Hmmm ... so Silent Spring belongs on the dangerous bookshelf alongside Das Kapital and Mein Kampf, does it? I hadn't looked at the book in quite a while so I picked it up again. I was struck anew by how well-written and carefully researched a work it is; also how well it has aged over 37 years. It is unsurprising that Miranda Devine should feel that the anti-environmentalist agenda requires that Carson be discredited, but -- unlike Carson -- she seems to feel that no research is needed to make her case.
To see what a great source Miranda Devine tapped for the "dangerous book" reference, have a look at the complete list:
Making the Top Ten (along with Marx and Hitler) were:
General Theory of Employment, Interest and Money, John Maynard Keynes
Democracy and Education, John Dewey

Sharing the Honorable Mention category with Silent Spring are:
On Liberty, John Stuart Mill
The Origin of Species, Charles Darwin
Descent of Man, Charles Darwin
Introduction to Psychoanalysis, Sigmund Freud
and
Coming of Age in Samoa, Margaret Mead

With Marx and Hitler balanced by Keynes, Mill, Darwin, Freud, Dewey and Mead, I'd say Rachel Carson is in some pretty distinguished company.

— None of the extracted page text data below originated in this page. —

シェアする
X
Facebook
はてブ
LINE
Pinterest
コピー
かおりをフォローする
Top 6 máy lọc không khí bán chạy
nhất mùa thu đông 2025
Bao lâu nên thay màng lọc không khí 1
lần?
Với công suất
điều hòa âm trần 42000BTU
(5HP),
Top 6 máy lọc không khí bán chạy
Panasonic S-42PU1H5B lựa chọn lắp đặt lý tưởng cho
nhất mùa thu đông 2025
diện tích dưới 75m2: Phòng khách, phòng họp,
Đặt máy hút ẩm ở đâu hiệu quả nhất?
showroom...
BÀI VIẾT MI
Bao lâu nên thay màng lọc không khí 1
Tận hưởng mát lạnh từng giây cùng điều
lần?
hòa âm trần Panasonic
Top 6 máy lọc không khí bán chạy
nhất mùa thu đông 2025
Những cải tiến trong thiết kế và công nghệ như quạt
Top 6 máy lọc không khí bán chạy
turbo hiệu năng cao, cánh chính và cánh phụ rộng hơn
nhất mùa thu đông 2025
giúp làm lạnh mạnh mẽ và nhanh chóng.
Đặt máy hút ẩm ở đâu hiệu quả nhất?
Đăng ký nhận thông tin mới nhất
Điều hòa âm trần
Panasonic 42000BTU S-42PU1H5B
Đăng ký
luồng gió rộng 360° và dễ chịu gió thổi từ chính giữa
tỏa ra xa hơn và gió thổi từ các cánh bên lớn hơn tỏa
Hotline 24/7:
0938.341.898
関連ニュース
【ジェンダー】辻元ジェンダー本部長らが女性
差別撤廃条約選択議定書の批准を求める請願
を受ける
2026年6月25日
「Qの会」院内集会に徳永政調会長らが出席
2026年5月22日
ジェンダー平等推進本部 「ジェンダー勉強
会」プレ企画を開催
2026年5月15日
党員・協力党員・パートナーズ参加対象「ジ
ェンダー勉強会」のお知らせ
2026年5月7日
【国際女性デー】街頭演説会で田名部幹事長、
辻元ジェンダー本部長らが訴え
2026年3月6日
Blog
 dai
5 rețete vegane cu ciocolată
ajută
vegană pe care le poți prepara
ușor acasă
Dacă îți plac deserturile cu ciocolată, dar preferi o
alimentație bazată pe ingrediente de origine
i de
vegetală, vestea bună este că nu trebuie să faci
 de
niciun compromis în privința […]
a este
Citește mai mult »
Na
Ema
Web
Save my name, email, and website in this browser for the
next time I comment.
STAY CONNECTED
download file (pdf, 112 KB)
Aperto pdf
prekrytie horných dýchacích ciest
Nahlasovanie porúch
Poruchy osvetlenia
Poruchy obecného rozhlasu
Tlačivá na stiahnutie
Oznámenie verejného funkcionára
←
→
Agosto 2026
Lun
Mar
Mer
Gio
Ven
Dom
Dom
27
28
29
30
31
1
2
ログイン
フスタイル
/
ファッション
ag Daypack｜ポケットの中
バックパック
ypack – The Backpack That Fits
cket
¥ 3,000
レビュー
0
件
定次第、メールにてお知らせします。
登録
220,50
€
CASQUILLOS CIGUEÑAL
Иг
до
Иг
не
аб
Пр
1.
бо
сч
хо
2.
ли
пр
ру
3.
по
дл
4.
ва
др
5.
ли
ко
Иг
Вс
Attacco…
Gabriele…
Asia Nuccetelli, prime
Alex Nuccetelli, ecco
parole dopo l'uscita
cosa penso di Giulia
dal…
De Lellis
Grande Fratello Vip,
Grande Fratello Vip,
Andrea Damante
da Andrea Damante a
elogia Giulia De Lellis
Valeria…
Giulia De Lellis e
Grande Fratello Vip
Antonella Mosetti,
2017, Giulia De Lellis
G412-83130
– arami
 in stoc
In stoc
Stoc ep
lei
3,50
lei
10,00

Funny isn't it the different level of "proof" the Right requires in relation to Iraqi civilian casualties.

By Ian Gould (not verified) on 19 Jun 2005 #permalink

It's interesting to note that of the 15 conservative intellectuals picked to compile this list of dangerous books, only two are associated with mainstream Universities of international repute. (And that's counting The Hoover Institute, a think-tank affiliated with Stanford, as being of international repute.)

By Ian Gould (not verified) on 19 Jun 2005 #permalink

Ah, I see Darwin gets 2 mentions in the second list ... those evil evolutionists again.

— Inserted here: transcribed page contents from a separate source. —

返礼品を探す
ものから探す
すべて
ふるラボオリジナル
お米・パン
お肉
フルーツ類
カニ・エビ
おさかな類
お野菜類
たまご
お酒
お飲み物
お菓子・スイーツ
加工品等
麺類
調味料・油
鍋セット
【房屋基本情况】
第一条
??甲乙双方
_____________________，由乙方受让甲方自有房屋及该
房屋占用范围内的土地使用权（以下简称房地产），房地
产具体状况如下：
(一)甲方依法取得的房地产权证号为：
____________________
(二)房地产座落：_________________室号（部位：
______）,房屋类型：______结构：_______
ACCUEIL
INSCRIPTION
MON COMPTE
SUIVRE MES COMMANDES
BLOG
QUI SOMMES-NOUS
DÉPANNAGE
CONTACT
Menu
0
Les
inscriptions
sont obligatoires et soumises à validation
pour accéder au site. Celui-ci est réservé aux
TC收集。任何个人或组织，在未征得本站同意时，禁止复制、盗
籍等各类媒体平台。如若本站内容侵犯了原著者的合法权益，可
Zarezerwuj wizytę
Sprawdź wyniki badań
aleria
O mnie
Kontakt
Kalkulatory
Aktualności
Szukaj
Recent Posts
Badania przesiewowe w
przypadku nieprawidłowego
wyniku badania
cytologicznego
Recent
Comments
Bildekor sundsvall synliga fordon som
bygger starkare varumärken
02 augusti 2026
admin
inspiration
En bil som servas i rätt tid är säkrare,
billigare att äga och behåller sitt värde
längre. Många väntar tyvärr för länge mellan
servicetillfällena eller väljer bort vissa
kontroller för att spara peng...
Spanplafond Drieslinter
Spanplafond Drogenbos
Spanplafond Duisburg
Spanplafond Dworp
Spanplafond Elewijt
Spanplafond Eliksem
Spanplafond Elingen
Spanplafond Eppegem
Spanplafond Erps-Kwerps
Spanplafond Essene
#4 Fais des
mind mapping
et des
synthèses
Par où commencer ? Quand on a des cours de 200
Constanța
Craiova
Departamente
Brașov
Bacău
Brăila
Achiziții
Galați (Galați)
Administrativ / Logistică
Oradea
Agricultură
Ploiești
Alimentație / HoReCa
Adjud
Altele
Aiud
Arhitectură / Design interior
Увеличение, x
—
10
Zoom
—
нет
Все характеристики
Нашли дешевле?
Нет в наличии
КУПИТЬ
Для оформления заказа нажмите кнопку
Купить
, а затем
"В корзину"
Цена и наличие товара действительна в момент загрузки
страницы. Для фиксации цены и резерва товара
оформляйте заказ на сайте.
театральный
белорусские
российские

And Keynes ... wanting to end depressions is of course evil!

By Meyrick Kirby (not verified) on 20 Jun 2005 #permalink

Dear Ian, the right seems quite happy with the UN report on Iraq - I recall it being the left who happily accepted the flimsiest

Patrick,

Your comment was cut off but I assume your truncated reference to "the flimsiest" is yet another attack on the Lancet study.

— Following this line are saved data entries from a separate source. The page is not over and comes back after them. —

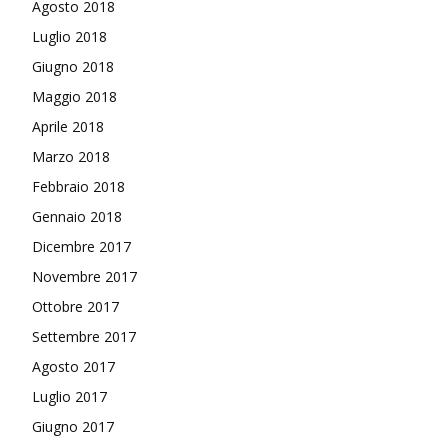
Agosto 2018
Luglio 2018
Giugno 2018
Maggio 2018
Aprile 2018
Marzo 2018
Febbraio 2018
Gennaio 2018
Dicembre 2017
Novembre 2017
Ottobre 2017
Settembre 2017
Agosto 2017
Luglio 2017
Giugno 2017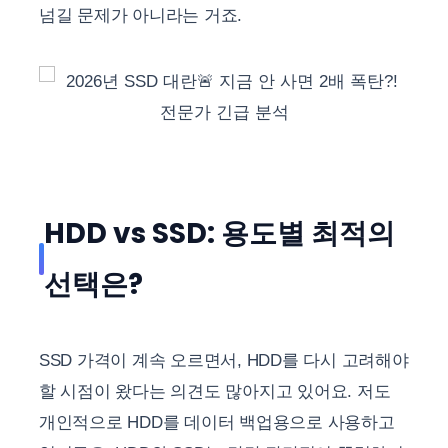
넘길 문제가 아니라는 거죠.
HDD vs SSD: 용도별 최적의
선택은?
SSD 가격이 계속 오르면서, HDD를 다시 고려해야
할 시점이 왔다는 의견도 많아지고 있어요. 저도
개인적으로 HDD를 데이터 백업용으로 사용하고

Considering the lengths to which this has been debated here and the thrashing which those who choose to attack that report have taken can I suggest a read through the archives here is in order?

The Lancet study by comparison with Devine's retelling of easily disprovable transparent lies is a paragon of honesty and intellectual rigour.

By Ian Gould (not verified) on 22 Jun 2005 #permalink

Please show me one independent scientific research study which backs up Rachel Carson's assumptions about DDT. I have spent days searching the web, but I haven't found any yet

Thanks

Kos,

The National Research Council has published a number of thorough reviews of the refereed literature on DDT and its use in malaria control worldwide, including extensive discussions of the history of its use and effectiveness. All are well cited to the peer-reviewed research on the subject and the relevant reports from WHO and various governmental agencies. The following would be a good place to start;

Hormonally Active Agents in the Environment (1999),

Saving Lives, Buying Time: Economics of Malaria Drugs in an Age of Resistance (2004),

The Environment: Challenges for the Chemical Sciences in the 21st Century (2004)

A wealth of material like this is easily available both online and in the natural sciences stacks of any university library in the country. It baffles me that so many on the Far-Right don't bother to investigate any of it before spreading the "enviros caused malaria" myth as Miranda Devine does. But either way, these are a good place to start if you're so inclined. All the best.